Being gay was the worst thing some of the Church people could think of. The way they went on about it you’d think it was worse than murdering someone or being a paedophile. But if God was supposed to be all about love, how could He hate people for feeling it? It wasn’t God who hated; it was people. People like Ron and Bridget and Dick the Pig and that other woman, Hannah, who kept staring at me. Her disapproval was like a force field. I got it all the time; I knew I looked a bit like a boy. I always got mistaken for one. I glared at her until she looked away.

‘Is that your mother?’ I nodded at Hannah.

‘No!’ Rebekah said this like she was shocked. ‘My mother’s dead. Like yours.’

I looked at her properly then, and smiled, and a current of understanding passed between us.

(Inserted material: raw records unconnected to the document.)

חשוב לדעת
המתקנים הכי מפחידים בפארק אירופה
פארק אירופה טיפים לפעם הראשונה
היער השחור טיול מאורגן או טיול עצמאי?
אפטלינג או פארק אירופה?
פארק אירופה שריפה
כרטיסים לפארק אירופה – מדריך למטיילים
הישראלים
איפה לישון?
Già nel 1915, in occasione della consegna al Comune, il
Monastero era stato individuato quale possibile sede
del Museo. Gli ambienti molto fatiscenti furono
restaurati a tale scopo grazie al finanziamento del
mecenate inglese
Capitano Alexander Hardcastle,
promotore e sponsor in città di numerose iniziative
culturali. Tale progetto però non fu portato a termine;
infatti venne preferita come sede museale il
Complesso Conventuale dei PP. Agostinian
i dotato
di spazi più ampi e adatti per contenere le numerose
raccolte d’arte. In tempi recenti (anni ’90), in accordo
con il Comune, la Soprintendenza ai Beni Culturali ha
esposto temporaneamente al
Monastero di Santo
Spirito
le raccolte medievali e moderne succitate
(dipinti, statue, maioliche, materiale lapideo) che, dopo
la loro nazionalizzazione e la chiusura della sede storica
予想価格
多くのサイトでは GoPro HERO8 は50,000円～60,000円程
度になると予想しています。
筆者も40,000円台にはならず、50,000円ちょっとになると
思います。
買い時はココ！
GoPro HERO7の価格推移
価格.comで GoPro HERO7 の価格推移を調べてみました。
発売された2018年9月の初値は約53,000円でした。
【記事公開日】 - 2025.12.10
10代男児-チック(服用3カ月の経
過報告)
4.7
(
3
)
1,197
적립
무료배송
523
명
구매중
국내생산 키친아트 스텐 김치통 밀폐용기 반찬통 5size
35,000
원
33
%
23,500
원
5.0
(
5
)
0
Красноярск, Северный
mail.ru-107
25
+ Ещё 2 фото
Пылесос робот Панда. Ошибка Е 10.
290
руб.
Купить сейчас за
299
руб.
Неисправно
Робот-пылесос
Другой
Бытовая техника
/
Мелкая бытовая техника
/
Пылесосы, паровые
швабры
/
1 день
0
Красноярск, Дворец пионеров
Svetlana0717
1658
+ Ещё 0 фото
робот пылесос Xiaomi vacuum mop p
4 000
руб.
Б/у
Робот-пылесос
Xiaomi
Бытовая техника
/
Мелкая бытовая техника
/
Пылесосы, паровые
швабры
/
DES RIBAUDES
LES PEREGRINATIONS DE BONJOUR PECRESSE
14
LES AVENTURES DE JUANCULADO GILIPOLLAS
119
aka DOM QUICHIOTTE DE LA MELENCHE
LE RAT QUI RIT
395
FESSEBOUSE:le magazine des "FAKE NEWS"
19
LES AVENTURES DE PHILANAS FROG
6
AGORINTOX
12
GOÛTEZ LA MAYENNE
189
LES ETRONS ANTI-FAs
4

‘She got sick.’ She turned away from me like she didn’t really want to talk about it and her eyes shone like she was holding on to tears, and I wanted to be nice to her and tell her I knew how she felt. That whatever anyone said about it being OK, nothing was ever going to make up for that emptiness.

‘How old are you?’ I asked.

‘Nearly sixteen,’ she said.

I sat up. ‘
Seriously?
’ She was lying, had to be. She didn’t look a day older than twelve.

‘Why, how old did you think I was?’

‘Maybe thirteen or something.’


Thirteen?
’ She sounded offended. ‘How old are you then?’

‘Sixteen in two months.’

‘Then we’re nearly the same age,’ she said impatiently. ‘Anyway, if I don’t look my age, then
you
don’t look like a girl. I thought you were a boy back there on the prom. You even sound like one a bit.’ She said this like she was telling me off.


So?
What do you think a girl should look like?’ I said this more cockily than I felt.

‘Well, you wear trousers. In New Canaan women must always wear skirts, and cover their arms for modesty.’